Sore itu suasana agak mendung. Sinar matahari agak suram terhalang tirai awan yang menggantung di atas desa. Tadi siang panas matahari juga tidak terlalu terik menyengat. Warga desa merasa lebih nyaman ketika menggarap kebun dan sawahnya.
Widura juga ikut merasakan kenyamanan udara di sore itu. Namun selain kenyamanan udara, perasaannya juga lega karena rasa bersalahnya terhadap Ratri telah terhapuskan sehari sebelumnya.
Ketika memasuki pagar rumah Ki Jagabaya, Widura dan dua temannya menjumpai guru mereka sedang menemui dua orang tamu. Mereka adalah dua orang pemuda bernama Rustam dan Sudar.
Tiga bocah itu memberi salam kepada guru mereka dan juga menyapa dua orang tamu itu. Setelah menjawab salam mereka, Ki Jagabaya menyuruh tiga bocah itu untuk berlatih sendiri dahulu di halaman samping tempat mereka biasa berlatih. Setelah urusan dengan tamunya usai, Ki Jagabaya akan menyusul.

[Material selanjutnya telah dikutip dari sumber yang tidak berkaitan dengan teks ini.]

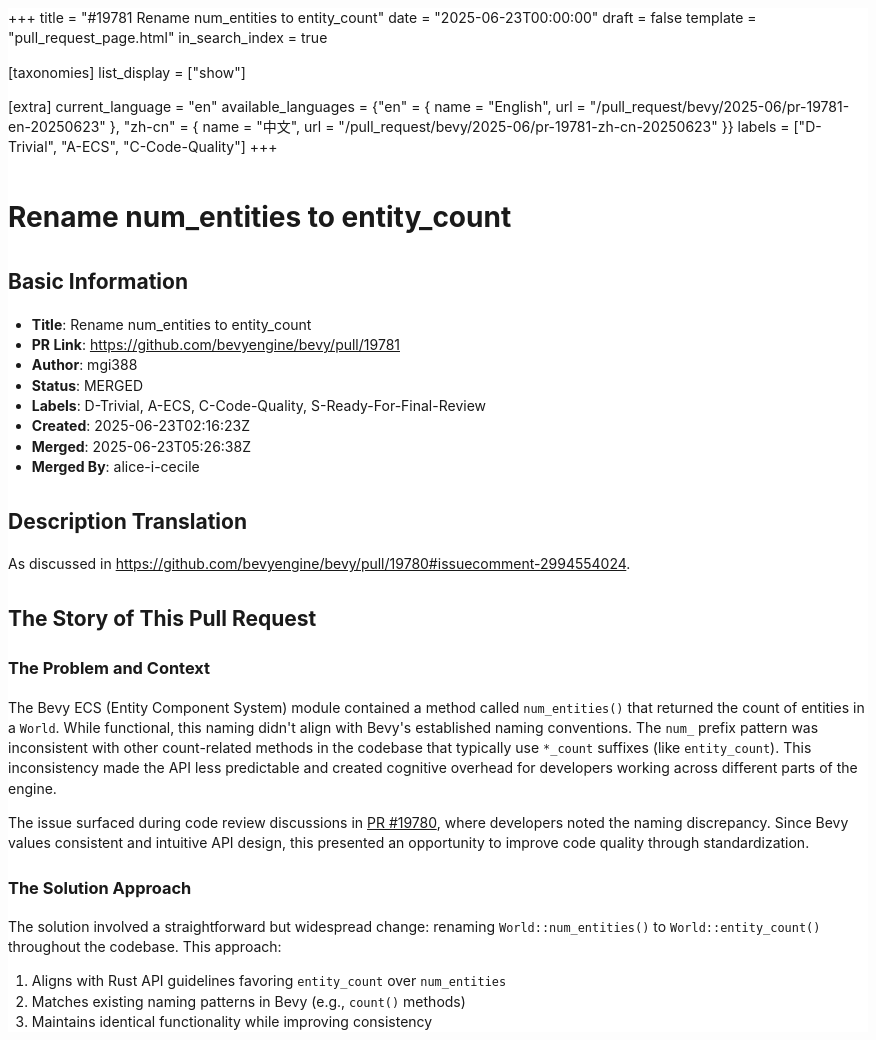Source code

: +++
title = "#19781 Rename num_entities to entity_count"
date = "2025-06-23T00:00:00"
draft = false
template = "pull_request_page.html"
in_search_index = true

[taxonomies]
list_display = ["show"]

[extra]
current_language = "en"
available_languages = {"en" = { name = "English", url = "/pull_request/bevy/2025-06/pr-19781-en-20250623" }, "zh-cn" = { name = "中文", url = "/pull_request/bevy/2025-06/pr-19781-zh-cn-20250623" }}
labels = ["D-Trivial", "A-ECS", "C-Code-Quality"]
+++

# Rename num_entities to entity_count

## Basic Information
- **Title**: Rename num_entities to entity_count
- **PR Link**: https://github.com/bevyengine/bevy/pull/19781
- **Author**: mgi388
- **Status**: MERGED
- **Labels**: D-Trivial, A-ECS, C-Code-Quality, S-Ready-For-Final-Review
- **Created**: 2025-06-23T02:16:23Z
- **Merged**: 2025-06-23T05:26:38Z
- **Merged By**: alice-i-cecile

## Description Translation
As discussed in https://github.com/bevyengine/bevy/pull/19780#issuecomment-2994554024.

## The Story of This Pull Request

### The Problem and Context
The Bevy ECS (Entity Component System) module contained a method called `num_entities()` that returned the count of entities in a `World`. While functional, this naming didn't align with Bevy's established naming conventions. The `num_` prefix pattern was inconsistent with other count-related methods in the codebase that typically use `*_count` suffixes (like `entity_count`). This inconsistency made the API less predictable and created cognitive overhead for developers working across different parts of the engine.

The issue surfaced during code review discussions in [PR #19780](https://github.com/bevyengine/bevy/pull/19780), where developers noted the naming discrepancy. Since Bevy values consistent and intuitive API design, this presented an opportunity to improve code quality through standardization.

### The Solution Approach
The solution involved a straightforward but widespread change: renaming `World::num_entities()` to `World::entity_count()` throughout the codebase. This approach:
1. Aligns with Rust API guidelines favoring `entity_count` over `num_entities`
2. Matches existing naming patterns in Bevy (e.g., `count()` methods)
3. Maintains identical functionality while improving consistency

Widura dan dua orang temannya bergegas ke halaman samping, sedangkan Ki Jagabaya kembali melanjutkan pembicaraan. Ternyata Rustam dan Sudar pada kesempatan itu sedang membicarakan urusan giliran ronda malam. Sebagai perwakilan para pemuda, mereka membahas tentang perubahan giliran ronda malam karena suatu hal. Ki Jagabaya sebagai pemimpin urusan keamanan desa Ngalam mendapatkan pemberitahuan tentang perubahan itu.
Di akhir pembicaraan, Rustam bertanya, "Sejak kapan anak-anak itu berlatih silat kepada Ki Jagabaya?"
"Sekitar dua atau tiga pekan yang lalu, aku agak lupa, hehe," Ki Jagabaya menjawab sambil terkekeh, lalu melanjutkan, "Sebetulnya yang paling ingin berlatih itu si Widura, anaknya Ki Baskara, katanya ia ingin jadi prajurit. Sedangkan dua temannya tertarik ikut berlatih karena ajakan si Widura ini."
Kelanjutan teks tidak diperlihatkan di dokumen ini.